Media reports from the United States say doctors are dealing with blood clots – a dangerous new complication in some coronavirus patients with severe infections.
“You just watch it clot right in front of you,” said Dr Kathryn Hibbert, director of the medical intensive care unit at Massachusetts General Hospital, CNN reported.
Broadway star Nick Cordero, 41, lost his right leg as a result of blood clots as he fights the Covid-19 virus, the Washington Post reported. Blood thinners failed to stop the problem, forcing doctors to amputate.
Embolisms, heart attacks and other problems caused by blood clots have occurred with other patients, Business Insider reported.
Hibbert and other doctors are finding that some patients infected with the novel coronavirus have a propensity towards developing blood clots, which can be life threatening if the clot travels to the heart or lungs.
“The number of clotting problems I’m seeing in the ICU, all related to Covid-19, is unprecedented,” Dr. Jeffrey Laurence, a hematologist at Weill Cornell Medicine in New York City, wrote in an email to CNN. “Blood clotting problems appear to be widespread in severe Covid.”
Laurence and his colleagues looked at autopsies on two patients and found blood clots in the lungs and just beneath the surface of the skin, according to a study published last week. They also found blood clots beneath the skin’s surface on three living patients.

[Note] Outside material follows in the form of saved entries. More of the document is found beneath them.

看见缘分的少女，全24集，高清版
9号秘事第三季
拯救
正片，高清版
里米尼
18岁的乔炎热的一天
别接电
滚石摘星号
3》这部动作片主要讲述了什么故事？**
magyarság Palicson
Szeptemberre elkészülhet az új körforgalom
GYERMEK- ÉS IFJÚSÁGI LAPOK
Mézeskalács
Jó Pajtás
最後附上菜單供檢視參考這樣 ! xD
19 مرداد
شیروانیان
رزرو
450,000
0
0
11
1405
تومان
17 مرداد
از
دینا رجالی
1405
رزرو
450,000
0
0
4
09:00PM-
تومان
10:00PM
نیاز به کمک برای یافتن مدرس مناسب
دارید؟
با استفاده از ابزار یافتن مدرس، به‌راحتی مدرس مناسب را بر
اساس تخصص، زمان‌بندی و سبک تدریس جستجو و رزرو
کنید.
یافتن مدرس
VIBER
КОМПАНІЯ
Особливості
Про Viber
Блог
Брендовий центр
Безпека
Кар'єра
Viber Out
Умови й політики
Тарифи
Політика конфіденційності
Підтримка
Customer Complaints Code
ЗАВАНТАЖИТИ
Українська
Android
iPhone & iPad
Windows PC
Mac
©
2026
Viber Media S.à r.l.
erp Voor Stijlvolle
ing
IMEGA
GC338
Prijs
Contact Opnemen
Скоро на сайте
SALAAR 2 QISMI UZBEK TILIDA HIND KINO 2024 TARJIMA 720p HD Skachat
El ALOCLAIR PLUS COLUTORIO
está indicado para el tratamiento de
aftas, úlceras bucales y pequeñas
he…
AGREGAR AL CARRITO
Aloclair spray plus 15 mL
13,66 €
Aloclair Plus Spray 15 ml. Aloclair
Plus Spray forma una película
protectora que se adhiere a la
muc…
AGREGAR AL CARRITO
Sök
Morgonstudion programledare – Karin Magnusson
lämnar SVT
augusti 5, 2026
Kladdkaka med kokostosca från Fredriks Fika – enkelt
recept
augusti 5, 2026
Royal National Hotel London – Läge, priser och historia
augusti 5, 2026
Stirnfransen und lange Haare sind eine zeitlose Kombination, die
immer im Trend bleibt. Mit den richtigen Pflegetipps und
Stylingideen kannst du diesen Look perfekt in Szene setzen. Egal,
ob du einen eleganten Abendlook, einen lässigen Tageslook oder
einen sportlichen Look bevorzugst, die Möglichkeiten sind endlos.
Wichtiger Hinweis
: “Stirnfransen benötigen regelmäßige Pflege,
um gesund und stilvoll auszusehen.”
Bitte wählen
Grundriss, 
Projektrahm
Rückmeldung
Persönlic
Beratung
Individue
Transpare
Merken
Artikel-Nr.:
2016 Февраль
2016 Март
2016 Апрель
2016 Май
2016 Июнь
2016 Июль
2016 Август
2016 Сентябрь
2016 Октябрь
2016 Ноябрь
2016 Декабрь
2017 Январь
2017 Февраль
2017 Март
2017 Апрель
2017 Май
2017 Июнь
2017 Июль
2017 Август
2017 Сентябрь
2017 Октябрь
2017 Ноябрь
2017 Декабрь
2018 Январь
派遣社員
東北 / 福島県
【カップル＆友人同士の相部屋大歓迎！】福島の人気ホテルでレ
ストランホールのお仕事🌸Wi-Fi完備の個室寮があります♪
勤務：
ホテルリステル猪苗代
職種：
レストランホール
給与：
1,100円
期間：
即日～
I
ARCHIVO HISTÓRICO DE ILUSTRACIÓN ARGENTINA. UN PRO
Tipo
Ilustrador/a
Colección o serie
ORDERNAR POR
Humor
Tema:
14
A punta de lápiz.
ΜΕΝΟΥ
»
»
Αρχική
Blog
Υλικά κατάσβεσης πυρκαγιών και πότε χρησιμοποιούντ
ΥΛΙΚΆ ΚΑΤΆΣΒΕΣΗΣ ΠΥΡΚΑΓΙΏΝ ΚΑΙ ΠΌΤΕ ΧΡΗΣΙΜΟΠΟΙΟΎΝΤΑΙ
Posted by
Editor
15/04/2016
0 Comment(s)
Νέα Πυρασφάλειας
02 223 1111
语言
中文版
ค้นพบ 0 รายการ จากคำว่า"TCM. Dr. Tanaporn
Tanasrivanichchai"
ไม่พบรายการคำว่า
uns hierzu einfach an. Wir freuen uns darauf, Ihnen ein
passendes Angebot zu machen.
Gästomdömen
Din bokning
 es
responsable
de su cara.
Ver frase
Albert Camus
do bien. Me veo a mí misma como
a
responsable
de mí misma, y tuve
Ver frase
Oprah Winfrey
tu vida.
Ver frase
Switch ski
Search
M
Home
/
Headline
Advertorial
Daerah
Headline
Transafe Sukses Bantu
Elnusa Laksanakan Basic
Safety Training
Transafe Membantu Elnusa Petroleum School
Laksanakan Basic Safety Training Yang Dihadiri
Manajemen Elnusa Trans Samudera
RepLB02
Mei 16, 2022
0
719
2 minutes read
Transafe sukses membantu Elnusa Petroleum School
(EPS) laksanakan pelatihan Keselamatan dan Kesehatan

In the Netherlands, a study found “remarkably high” rates of clotting among Covid patients in the ICU.
An international consortium of experts from more than 30 hospitals gathered to consider the issue. Their conclusion: It’s unclear exactly why, but coronavirus patients may be predisposed to having clots.
“This is one of the most talked about questions in Covid right now,” said Dr. Michelle Gong, chief of the division of critical care medicine at Montefiore Medical Center in New York City.